In fact the largest SCC is about 56 million out of the total of 203 million pages, meaning that there are paths between about a 25% of all the pages in the web. The largest WCC however contains over 90% of the nodes. Thus if one could browse the web by following both hyperlinks and "referring pages" (turning links around) the web would be very well connected.
The SCC and WCC sizes also exhibit power-law distributions.
Broder et al asked whether this widespread connectivity can simply be explained by a few nodes of large in-degree acting as "junctions" (e.g., nearly everyone links to or is linked from certain sites). This turns out not to be the case. They tried removing all links to pages with in-degree 5 or higher, which certainly includes every well-known page on the web. Nonetheless the graph still contains a giant weak component of size 59 million. This suggests that the connectivity of the web graph as an undirected graph is extremely resilient and does not depend on the existence of high in-degree nodes.
The web graph consists of one large WCC that contains over 90% of the nodes, and within that is an SCC (where all pages are reachable from one another) that contains about 25% of the nodes. This makes it natural to ask how one might characterize the remaining nodes outside the largest SCC, as well as those not in the WCC. Broder et al described this with the following figure, which has now come to be called the "bow tie structure of the web".
The circle labeled SCC in the center corresponds to the largest SCC. One can pass from any node of IN through SCC to any node of OUT. Hanging off of IN and OUT are what they called TENDRILS containing nodes that are reachable from portions of IN, or that can reach portions of OUT, without passage through SCC. It is possible for a TENDRIL hanging off from IN to be hooked into a TENDRIL leading into OUT, forming what they called a TUBE -- a passage from a portion of IN to a portion of OUT without touching SCC. Disconnected components are those that are not in the largest WCC.

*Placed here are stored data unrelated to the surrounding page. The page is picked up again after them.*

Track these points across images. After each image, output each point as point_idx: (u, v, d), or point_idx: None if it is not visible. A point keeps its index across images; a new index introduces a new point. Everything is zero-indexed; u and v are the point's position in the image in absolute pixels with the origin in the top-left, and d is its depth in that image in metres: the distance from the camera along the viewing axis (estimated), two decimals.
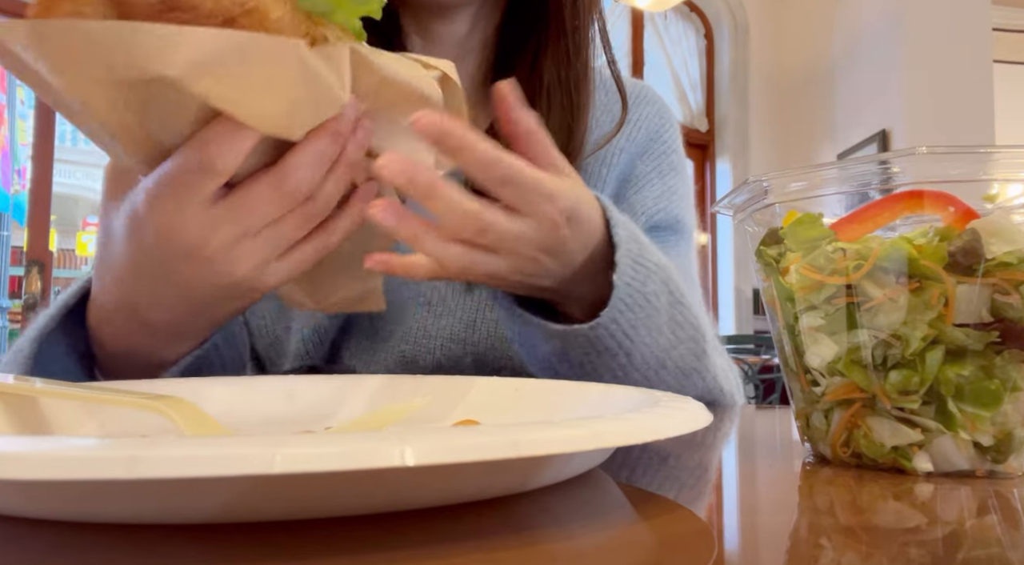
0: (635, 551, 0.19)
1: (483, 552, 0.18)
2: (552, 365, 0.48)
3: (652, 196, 0.66)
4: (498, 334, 0.61)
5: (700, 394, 0.52)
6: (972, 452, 0.29)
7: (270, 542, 0.19)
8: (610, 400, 0.34)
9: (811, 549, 0.20)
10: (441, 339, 0.60)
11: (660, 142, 0.69)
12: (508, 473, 0.22)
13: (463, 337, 0.60)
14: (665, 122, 0.71)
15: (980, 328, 0.28)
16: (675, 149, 0.70)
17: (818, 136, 4.06)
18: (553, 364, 0.48)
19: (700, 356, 0.51)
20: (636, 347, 0.46)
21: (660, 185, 0.67)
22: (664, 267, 0.48)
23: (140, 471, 0.15)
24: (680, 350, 0.49)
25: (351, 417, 0.33)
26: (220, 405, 0.35)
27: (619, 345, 0.46)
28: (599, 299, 0.45)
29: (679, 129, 0.73)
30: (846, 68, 3.85)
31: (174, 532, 0.19)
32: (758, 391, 3.10)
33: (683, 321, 0.49)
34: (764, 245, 0.34)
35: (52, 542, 0.19)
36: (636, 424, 0.22)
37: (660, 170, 0.68)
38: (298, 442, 0.16)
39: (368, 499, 0.20)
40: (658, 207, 0.66)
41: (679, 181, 0.69)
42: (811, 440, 0.33)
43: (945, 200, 0.29)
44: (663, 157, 0.68)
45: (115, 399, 0.31)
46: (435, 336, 0.60)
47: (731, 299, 4.15)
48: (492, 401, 0.38)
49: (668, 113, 0.72)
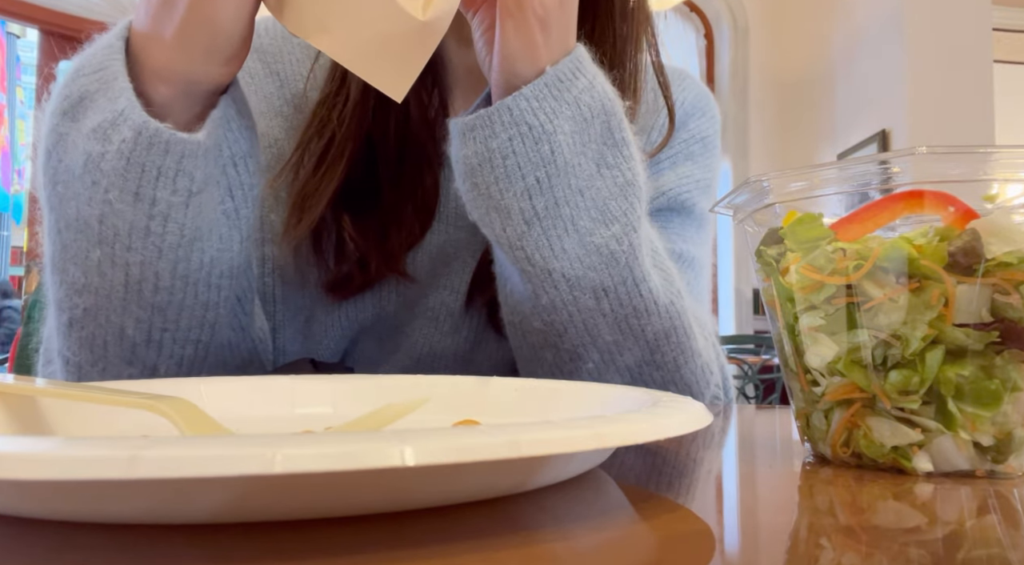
0: (635, 551, 0.19)
1: (483, 552, 0.18)
2: (476, 181, 0.46)
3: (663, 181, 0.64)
4: (501, 357, 0.60)
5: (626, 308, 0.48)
6: (972, 452, 0.29)
7: (270, 542, 0.19)
8: (610, 400, 0.34)
9: (811, 549, 0.20)
10: (445, 358, 0.60)
11: (684, 130, 0.67)
12: (508, 473, 0.22)
13: (467, 357, 0.60)
14: (695, 111, 0.68)
15: (980, 328, 0.28)
16: (700, 138, 0.68)
17: (818, 136, 4.06)
18: (477, 178, 0.46)
19: (627, 215, 0.47)
20: (560, 141, 0.45)
21: (672, 174, 0.65)
22: (611, 99, 0.47)
23: (140, 471, 0.15)
24: (601, 187, 0.46)
25: (351, 417, 0.33)
26: (220, 405, 0.35)
27: (542, 127, 0.44)
28: None
29: (715, 119, 0.70)
30: (846, 68, 3.85)
31: (174, 532, 0.19)
32: (758, 391, 3.11)
33: (614, 164, 0.47)
34: (764, 245, 0.34)
35: (52, 542, 0.19)
36: (636, 424, 0.22)
37: (674, 160, 0.66)
38: (298, 442, 0.16)
39: (368, 499, 0.20)
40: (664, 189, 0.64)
41: (697, 168, 0.66)
42: (811, 440, 0.33)
43: (945, 200, 0.29)
44: (683, 145, 0.66)
45: (115, 399, 0.31)
46: (440, 354, 0.60)
47: (731, 299, 4.15)
48: (492, 401, 0.38)
49: (701, 102, 0.70)
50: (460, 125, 0.46)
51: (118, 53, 0.42)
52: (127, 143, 0.41)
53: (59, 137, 0.43)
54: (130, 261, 0.43)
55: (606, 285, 0.47)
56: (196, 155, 0.42)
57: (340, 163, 0.56)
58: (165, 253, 0.43)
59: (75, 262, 0.44)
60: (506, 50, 0.45)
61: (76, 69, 0.43)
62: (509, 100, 0.44)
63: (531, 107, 0.44)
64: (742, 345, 3.58)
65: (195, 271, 0.45)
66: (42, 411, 0.33)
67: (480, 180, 0.46)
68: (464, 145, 0.46)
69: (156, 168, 0.41)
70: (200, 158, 0.43)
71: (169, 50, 0.41)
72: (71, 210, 0.43)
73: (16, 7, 3.25)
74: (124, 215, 0.42)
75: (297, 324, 0.60)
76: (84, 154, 0.42)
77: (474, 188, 0.46)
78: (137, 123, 0.41)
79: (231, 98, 0.45)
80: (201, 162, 0.43)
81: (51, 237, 0.46)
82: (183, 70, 0.42)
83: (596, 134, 0.46)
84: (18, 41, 3.67)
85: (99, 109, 0.42)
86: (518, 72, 0.45)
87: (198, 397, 0.32)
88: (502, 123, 0.44)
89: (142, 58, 0.42)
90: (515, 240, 0.46)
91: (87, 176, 0.42)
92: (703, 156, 0.67)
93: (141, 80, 0.43)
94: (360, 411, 0.35)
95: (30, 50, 3.78)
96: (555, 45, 0.45)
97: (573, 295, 0.47)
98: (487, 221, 0.47)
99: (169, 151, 0.41)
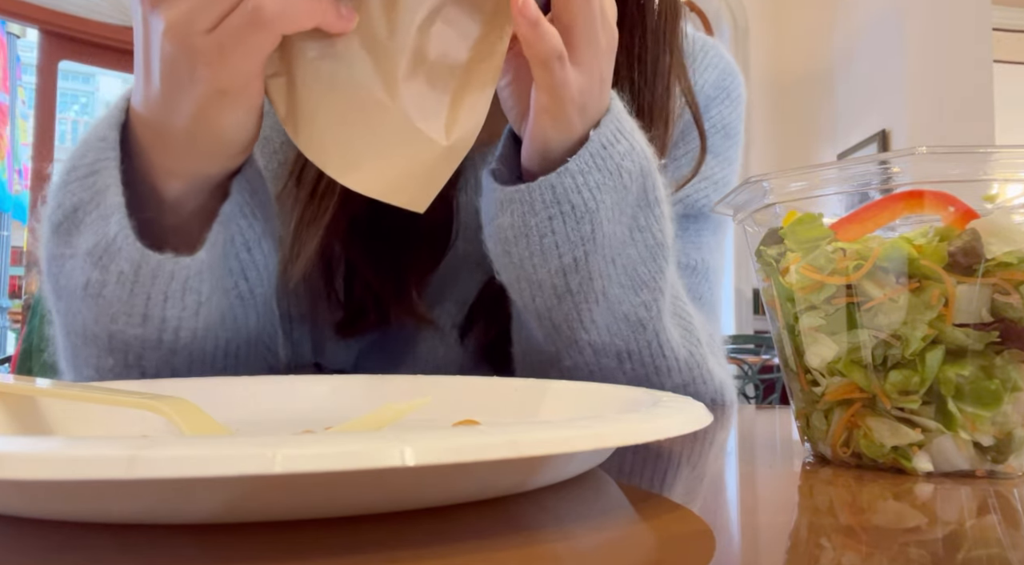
0: (635, 551, 0.19)
1: (483, 552, 0.18)
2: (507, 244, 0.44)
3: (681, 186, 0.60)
4: None
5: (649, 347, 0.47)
6: (972, 452, 0.29)
7: (270, 542, 0.19)
8: (610, 400, 0.34)
9: (811, 549, 0.20)
10: (450, 370, 0.59)
11: (705, 118, 0.62)
12: (508, 473, 0.22)
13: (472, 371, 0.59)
14: (720, 93, 0.63)
15: (980, 328, 0.28)
16: (721, 127, 0.63)
17: (818, 136, 4.06)
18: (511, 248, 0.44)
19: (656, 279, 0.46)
20: (601, 216, 0.42)
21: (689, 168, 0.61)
22: (648, 159, 0.45)
23: (140, 471, 0.15)
24: (633, 254, 0.45)
25: (351, 417, 0.33)
26: (220, 405, 0.35)
27: (585, 205, 0.42)
28: None
29: (739, 101, 0.65)
30: (846, 68, 3.85)
31: (174, 532, 0.19)
32: (758, 391, 3.10)
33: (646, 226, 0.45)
34: (764, 245, 0.34)
35: (52, 542, 0.19)
36: (636, 424, 0.22)
37: (694, 153, 0.61)
38: (298, 442, 0.16)
39: (368, 499, 0.20)
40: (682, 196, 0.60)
41: (717, 164, 0.63)
42: (811, 440, 0.33)
43: (945, 200, 0.29)
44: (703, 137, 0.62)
45: (115, 399, 0.31)
46: (444, 368, 0.59)
47: (731, 299, 4.15)
48: (492, 401, 0.38)
49: (727, 82, 0.64)
50: (497, 196, 0.44)
51: (112, 149, 0.40)
52: (126, 275, 0.39)
53: (57, 254, 0.41)
54: (145, 364, 0.42)
55: (631, 349, 0.47)
56: (202, 272, 0.41)
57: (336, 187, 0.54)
58: (179, 352, 0.42)
59: (88, 364, 0.43)
60: (541, 132, 0.42)
61: (69, 168, 0.41)
62: (554, 177, 0.42)
63: (575, 184, 0.42)
64: (742, 345, 3.58)
65: (210, 354, 0.44)
66: (42, 411, 0.33)
67: (514, 251, 0.44)
68: (499, 215, 0.44)
69: (162, 293, 0.40)
70: (207, 273, 0.41)
71: (174, 154, 0.40)
72: (78, 324, 0.42)
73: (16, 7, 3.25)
74: (134, 332, 0.41)
75: (310, 341, 0.60)
76: (84, 277, 0.40)
77: (506, 255, 0.45)
78: (134, 257, 0.39)
79: (245, 179, 0.43)
80: (208, 276, 0.41)
81: (62, 338, 0.45)
82: (192, 170, 0.41)
83: (633, 199, 0.45)
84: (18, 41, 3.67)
85: (92, 229, 0.40)
86: (553, 144, 0.43)
87: (198, 397, 0.32)
88: (543, 202, 0.42)
89: (148, 154, 0.40)
90: (543, 311, 0.45)
91: (90, 299, 0.40)
92: (724, 148, 0.63)
93: (151, 176, 0.41)
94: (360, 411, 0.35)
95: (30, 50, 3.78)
96: (592, 115, 0.43)
97: (597, 359, 0.47)
98: (516, 288, 0.46)
99: (174, 277, 0.40)
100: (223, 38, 0.34)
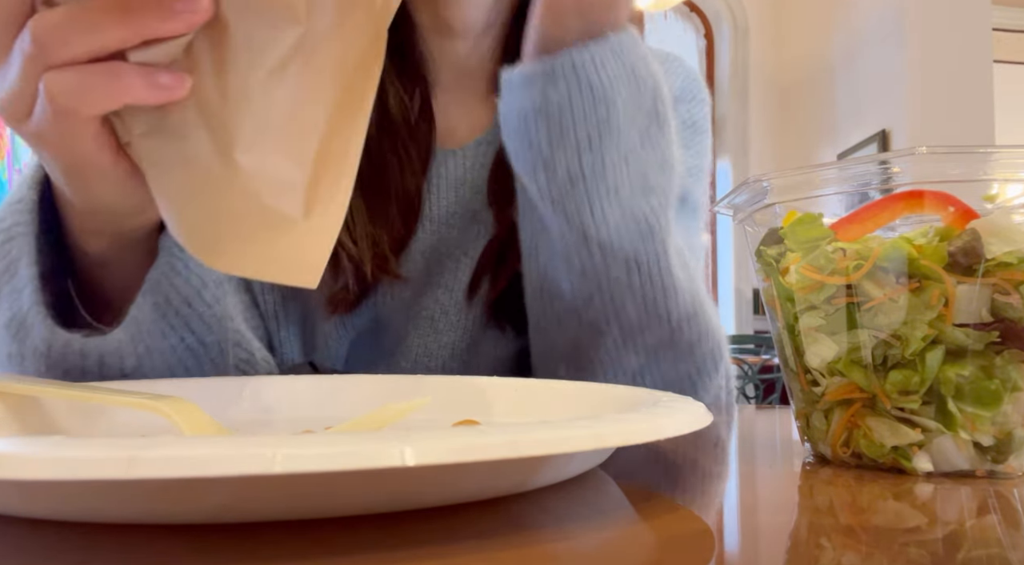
0: (635, 551, 0.19)
1: (483, 552, 0.18)
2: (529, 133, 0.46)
3: None
4: (497, 355, 0.60)
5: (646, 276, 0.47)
6: (972, 452, 0.29)
7: (270, 542, 0.19)
8: (610, 400, 0.34)
9: (811, 549, 0.20)
10: (442, 358, 0.59)
11: None
12: (508, 473, 0.22)
13: (464, 357, 0.59)
14: (685, 95, 0.68)
15: (980, 328, 0.28)
16: (690, 124, 0.67)
17: (818, 136, 4.06)
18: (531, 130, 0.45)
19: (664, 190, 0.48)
20: (617, 108, 0.45)
21: None
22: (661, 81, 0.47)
23: (140, 471, 0.15)
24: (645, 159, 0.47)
25: (351, 417, 0.33)
26: (220, 405, 0.35)
27: (602, 87, 0.44)
28: None
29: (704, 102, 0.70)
30: (846, 68, 3.84)
31: (174, 532, 0.19)
32: (758, 391, 3.10)
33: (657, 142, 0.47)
34: (764, 245, 0.34)
35: (52, 542, 0.19)
36: (636, 424, 0.22)
37: None
38: (298, 442, 0.16)
39: (368, 499, 0.20)
40: None
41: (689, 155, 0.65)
42: (811, 440, 0.33)
43: (945, 200, 0.29)
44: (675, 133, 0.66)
45: (115, 399, 0.31)
46: (436, 354, 0.59)
47: (731, 299, 4.15)
48: (492, 401, 0.38)
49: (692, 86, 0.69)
50: (518, 74, 0.46)
51: (28, 211, 0.38)
52: (40, 351, 0.39)
53: None
54: None
55: (639, 258, 0.47)
56: (120, 349, 0.40)
57: None
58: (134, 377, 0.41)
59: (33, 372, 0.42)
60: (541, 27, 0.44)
61: None
62: (574, 52, 0.44)
63: (595, 65, 0.44)
64: (742, 345, 3.59)
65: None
66: (42, 411, 0.33)
67: (533, 134, 0.45)
68: (520, 95, 0.46)
69: (79, 368, 0.39)
70: (127, 346, 0.40)
71: (79, 213, 0.38)
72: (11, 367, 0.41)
73: None
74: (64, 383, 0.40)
75: (299, 337, 0.60)
76: (5, 348, 0.40)
77: (522, 140, 0.46)
78: (44, 334, 0.38)
79: None
80: (129, 349, 0.40)
81: None
82: (105, 228, 0.39)
83: (646, 107, 0.46)
84: None
85: (7, 301, 0.39)
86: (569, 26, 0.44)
87: (198, 397, 0.32)
88: (564, 76, 0.44)
89: (63, 212, 0.39)
90: (556, 197, 0.46)
91: (12, 363, 0.40)
92: (694, 141, 0.67)
93: (72, 235, 0.40)
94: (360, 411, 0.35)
95: None
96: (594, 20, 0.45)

They derived this picture by doing BFS from several hundred randomly chosen start nodes, and for each keeping track of how large the component was. They found that when using the directed edges, either forward or backward, about half the time these searches generally found either small components, of 100 nodes or less, and the other half of the time they found very large components of 100 million nodes or more. Using undirected edges they found that about 10% of the time there were small components (50 nodes or less) and the rest of the time very large ones of 100M nodes or more. This led them to the notion of the IN and OUT sets, each of which together with the SCC were about 100M nodes, as well as to the presence of other smaller "tendril" sets.
There are a number of models of how large graphs that exhibit power-law degree structure could form. One of the simplest and most widely used models is commonly referred to as preferential attachment. In this model, with some probability q, a link from node u to some node v is formed by choosing a node v uniformly at random from the set of all possible nodes. With probability 1-q a link from node u to some node v is formed by choosing a node with probability proportional to its in degree. In the context of the Web, some of the time a page links to another page "at random from the set of all pages" and other times it links preferentially to pages that are already important. Obviously when q is 1 there is no preference for already popular pages, and when q is 0 there is no chance of random links.
In Problem Set 4 you will examine the properties of the friendship graph from LiveJournal, a social networking site. There are approximately 5 million users and 100 million friendship links (directional) on the site. We have selected a subset of the users, and have also gathered information about "communities" that they belong to.